Despite this, the ability of services to deliver strong net receipts has once again highlighted their role as a stabilizing factor for India’s current account. Services exports have consistently generated surpluses that now form a critical counterweight to merchandise deficits.  

Balance of Payments Surplus  
The overall balance of payments, which takes into account the current account as well as the capital and financial accounts, posted a surplus of $4.5 billion. This reflects continued resilience in foreign capital inflows, especially foreign direct investment alongside steady portfolio inflows during the quarter.  

The positive balance offers space for the Reserve Bank of India to add to its foreign currency reserves, providing a further buffer against external shocks. The return to surplus also marks an improvement from a more volatile external position that had occasionally dipped into net outflows in previous cycles.  
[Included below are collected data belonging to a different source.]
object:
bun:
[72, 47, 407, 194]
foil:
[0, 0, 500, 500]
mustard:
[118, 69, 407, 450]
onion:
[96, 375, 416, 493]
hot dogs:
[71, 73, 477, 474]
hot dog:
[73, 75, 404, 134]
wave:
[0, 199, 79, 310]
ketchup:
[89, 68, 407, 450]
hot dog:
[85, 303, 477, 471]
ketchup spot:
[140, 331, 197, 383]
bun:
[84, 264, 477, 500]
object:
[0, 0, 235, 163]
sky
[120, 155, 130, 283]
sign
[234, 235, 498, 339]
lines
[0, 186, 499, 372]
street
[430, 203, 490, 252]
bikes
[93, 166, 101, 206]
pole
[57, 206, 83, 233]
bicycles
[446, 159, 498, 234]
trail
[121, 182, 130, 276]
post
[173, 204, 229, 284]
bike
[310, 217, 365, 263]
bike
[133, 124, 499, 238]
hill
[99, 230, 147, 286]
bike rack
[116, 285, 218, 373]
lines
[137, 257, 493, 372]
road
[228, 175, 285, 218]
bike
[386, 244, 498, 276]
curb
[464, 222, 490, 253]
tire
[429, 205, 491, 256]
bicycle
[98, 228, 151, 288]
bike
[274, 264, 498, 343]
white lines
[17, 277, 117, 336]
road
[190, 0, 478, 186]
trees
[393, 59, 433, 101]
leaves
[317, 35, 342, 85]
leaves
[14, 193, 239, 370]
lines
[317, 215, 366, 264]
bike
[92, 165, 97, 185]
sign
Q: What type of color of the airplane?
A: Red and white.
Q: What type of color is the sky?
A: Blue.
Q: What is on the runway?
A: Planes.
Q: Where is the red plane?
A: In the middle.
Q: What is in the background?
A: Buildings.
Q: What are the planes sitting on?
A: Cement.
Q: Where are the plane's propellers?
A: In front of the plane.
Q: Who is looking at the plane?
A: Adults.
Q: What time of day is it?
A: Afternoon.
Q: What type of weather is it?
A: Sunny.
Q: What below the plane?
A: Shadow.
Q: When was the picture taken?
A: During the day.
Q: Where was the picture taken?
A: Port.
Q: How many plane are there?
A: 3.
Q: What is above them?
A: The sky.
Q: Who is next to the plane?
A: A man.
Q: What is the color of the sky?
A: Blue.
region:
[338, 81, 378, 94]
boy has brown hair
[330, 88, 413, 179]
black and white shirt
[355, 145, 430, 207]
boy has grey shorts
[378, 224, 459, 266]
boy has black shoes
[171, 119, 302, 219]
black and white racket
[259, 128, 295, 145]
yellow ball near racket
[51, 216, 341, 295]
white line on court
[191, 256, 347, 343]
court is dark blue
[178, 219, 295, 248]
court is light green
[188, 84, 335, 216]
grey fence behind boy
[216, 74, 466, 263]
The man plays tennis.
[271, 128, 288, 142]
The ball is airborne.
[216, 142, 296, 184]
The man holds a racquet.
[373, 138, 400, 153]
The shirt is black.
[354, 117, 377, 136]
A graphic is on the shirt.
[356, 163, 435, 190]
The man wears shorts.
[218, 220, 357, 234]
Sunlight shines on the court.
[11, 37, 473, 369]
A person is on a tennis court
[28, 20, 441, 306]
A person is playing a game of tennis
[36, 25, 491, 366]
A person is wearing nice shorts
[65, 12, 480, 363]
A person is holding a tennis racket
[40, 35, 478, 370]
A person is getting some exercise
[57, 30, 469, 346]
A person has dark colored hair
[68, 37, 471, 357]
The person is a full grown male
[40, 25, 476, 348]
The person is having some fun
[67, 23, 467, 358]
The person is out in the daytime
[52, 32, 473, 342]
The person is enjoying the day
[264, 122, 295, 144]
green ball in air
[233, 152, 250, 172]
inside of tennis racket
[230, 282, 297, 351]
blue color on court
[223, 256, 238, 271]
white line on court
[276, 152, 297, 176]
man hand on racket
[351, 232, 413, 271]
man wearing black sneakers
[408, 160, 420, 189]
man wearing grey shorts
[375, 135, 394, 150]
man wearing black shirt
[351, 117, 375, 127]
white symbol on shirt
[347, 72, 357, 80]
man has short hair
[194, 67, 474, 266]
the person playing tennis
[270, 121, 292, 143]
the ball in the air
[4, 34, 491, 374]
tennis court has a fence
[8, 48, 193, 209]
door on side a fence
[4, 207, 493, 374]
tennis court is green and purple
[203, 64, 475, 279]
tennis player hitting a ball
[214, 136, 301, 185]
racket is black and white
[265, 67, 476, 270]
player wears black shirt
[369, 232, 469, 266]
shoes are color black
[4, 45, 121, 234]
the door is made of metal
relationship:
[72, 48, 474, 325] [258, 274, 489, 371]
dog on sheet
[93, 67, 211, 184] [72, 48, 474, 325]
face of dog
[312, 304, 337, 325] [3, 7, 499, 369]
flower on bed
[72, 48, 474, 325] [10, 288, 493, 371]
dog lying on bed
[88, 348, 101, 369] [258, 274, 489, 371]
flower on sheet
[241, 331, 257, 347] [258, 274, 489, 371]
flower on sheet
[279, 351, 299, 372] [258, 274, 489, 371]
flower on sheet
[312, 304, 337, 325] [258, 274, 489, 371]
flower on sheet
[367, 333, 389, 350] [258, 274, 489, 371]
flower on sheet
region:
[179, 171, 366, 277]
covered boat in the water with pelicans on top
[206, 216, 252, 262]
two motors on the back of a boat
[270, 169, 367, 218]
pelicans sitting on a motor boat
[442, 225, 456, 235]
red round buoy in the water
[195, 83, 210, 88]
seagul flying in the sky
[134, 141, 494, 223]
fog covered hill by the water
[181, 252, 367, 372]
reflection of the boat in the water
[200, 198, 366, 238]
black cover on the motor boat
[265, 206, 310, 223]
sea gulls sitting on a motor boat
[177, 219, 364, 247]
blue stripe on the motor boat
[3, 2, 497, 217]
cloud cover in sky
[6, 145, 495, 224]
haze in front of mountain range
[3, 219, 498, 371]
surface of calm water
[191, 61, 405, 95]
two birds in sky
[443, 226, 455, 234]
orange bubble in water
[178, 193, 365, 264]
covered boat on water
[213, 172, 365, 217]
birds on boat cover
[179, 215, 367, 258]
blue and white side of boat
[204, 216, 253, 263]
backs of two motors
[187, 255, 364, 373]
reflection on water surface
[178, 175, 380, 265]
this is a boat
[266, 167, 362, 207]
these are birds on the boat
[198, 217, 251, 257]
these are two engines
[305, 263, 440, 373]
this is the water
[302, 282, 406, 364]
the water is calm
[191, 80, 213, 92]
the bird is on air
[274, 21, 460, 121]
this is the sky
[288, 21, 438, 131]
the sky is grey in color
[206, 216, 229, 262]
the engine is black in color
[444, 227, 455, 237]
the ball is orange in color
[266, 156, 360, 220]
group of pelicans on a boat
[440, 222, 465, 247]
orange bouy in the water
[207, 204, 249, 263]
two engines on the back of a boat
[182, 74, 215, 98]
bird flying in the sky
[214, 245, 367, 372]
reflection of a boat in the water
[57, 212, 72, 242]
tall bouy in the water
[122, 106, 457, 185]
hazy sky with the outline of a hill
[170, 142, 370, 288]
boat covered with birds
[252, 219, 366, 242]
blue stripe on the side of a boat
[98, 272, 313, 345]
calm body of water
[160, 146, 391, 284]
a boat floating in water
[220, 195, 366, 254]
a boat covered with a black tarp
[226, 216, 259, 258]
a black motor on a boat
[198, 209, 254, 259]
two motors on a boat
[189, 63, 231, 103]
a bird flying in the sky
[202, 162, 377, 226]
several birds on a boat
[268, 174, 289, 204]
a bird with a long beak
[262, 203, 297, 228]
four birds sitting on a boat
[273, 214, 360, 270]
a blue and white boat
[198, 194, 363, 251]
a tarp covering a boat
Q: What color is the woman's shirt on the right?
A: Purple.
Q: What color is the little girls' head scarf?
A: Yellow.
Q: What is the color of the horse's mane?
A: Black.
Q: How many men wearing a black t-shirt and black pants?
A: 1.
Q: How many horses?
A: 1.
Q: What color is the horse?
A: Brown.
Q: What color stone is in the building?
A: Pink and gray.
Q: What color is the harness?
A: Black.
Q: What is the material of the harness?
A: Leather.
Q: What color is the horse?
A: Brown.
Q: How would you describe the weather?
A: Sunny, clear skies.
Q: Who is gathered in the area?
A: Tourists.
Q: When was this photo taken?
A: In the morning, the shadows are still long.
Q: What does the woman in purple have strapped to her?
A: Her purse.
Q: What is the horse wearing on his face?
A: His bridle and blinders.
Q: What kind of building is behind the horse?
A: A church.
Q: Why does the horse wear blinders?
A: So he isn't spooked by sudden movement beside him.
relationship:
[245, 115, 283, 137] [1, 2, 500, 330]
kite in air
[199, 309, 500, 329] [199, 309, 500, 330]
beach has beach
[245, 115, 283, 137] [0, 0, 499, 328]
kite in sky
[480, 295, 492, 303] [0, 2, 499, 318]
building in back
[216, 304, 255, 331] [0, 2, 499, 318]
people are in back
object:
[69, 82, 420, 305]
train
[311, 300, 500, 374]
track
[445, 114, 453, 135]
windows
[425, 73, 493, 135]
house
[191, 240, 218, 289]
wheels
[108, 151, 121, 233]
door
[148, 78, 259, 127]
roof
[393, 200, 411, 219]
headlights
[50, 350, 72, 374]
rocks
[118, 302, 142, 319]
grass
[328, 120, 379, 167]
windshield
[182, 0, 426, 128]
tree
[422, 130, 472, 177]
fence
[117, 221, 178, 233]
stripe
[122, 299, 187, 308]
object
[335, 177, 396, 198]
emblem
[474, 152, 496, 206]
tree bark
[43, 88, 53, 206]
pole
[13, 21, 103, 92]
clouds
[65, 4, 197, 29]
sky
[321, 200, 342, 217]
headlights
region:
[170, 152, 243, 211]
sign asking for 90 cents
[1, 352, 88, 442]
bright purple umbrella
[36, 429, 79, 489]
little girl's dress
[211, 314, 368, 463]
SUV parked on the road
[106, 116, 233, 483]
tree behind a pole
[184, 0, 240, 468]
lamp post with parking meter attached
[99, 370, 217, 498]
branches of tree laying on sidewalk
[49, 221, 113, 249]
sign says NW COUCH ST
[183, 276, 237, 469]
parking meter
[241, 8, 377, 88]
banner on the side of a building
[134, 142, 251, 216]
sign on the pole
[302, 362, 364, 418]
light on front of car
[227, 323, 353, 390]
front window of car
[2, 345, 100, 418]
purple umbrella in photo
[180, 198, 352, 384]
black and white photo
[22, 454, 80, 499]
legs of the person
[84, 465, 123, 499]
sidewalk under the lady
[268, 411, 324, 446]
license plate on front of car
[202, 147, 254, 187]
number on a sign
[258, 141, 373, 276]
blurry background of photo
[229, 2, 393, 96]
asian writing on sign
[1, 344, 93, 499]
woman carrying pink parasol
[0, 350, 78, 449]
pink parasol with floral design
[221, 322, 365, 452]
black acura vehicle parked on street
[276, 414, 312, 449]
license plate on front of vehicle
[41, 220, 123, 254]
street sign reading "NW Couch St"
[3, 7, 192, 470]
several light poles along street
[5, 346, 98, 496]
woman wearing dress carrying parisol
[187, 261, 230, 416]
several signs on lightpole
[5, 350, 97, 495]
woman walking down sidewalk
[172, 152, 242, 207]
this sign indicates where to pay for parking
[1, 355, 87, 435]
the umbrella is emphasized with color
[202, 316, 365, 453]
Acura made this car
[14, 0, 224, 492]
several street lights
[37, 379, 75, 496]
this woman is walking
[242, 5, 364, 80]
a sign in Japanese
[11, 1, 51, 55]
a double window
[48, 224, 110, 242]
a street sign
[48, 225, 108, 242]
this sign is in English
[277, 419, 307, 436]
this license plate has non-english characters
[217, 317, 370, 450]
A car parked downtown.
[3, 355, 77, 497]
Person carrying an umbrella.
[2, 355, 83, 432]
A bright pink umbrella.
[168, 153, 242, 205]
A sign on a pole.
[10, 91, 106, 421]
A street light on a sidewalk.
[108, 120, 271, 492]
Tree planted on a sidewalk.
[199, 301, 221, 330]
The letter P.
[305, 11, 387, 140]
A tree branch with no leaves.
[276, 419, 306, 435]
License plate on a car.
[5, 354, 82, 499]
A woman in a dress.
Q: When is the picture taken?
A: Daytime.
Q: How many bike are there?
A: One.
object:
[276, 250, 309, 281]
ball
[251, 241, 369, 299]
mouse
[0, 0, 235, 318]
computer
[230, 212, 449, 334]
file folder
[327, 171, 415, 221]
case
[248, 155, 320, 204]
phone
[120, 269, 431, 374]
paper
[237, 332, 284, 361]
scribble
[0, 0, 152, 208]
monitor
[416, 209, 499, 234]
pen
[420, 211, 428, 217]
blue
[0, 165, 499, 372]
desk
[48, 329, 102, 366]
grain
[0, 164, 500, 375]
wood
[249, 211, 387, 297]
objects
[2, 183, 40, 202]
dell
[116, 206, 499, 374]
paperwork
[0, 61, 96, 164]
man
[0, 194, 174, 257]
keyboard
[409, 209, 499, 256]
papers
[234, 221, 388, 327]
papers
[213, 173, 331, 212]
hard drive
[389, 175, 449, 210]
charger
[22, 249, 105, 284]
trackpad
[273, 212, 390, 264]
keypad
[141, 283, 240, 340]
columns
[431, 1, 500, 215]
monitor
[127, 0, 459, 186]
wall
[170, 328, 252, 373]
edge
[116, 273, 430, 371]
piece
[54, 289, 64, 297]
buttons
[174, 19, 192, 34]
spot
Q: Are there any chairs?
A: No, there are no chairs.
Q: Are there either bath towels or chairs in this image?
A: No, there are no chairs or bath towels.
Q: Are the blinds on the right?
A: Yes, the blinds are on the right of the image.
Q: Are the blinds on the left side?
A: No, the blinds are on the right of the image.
 Capital Flows Provide Cushion  
While trade deficits remain high, the capital account continues to provide support. Policymakers have highlighted India’s strong macro fundamentals, which continue to attract foreign investors. Inflows into equity and debt markets, coupled with direct investment activity, ensured that the country’s financing requirement was comfortably managed despite strong import bills.  

 Economic Implications  
A shallow CAD of just 0.2% of GDP indicates that India’s external sector remains broadly stable despite global uncertainties and persistently high energy import dependence. This outcome offers the following implications:  

- Provides macroeconomic comfort to policymakers as external imbalances remain under control.  
- Reduces pressure on the rupee, which has held within a relatively stable range in recent months.  
- Enhances market confidence by showing that merchandise trade stress continues to be balanced by services strength and capital inflows.  
- Supports prospects of further reserve accumulation by the RBI, underpinning currency stability.  

 The Road Ahead  
Looking forward, sustaining services exports and ensuring healthy capital flows will remain vital for shielding India’s current account from pressures in merchandise trade. Any easing in global energy prices could materially improve the trade deficit in coming quarters. However, potential risks continue to stem from global financial market volatility, oil price swings, and shifting interest rate differentials that could alter the capital inflow landscape.  

For now, India’s April-June data reflects a manageable external position, with a thin current account deficit and an encouraging balance of payments surplus. Policymakers and markets will likely take comfort from this resilience as they move into the remainder of FY26.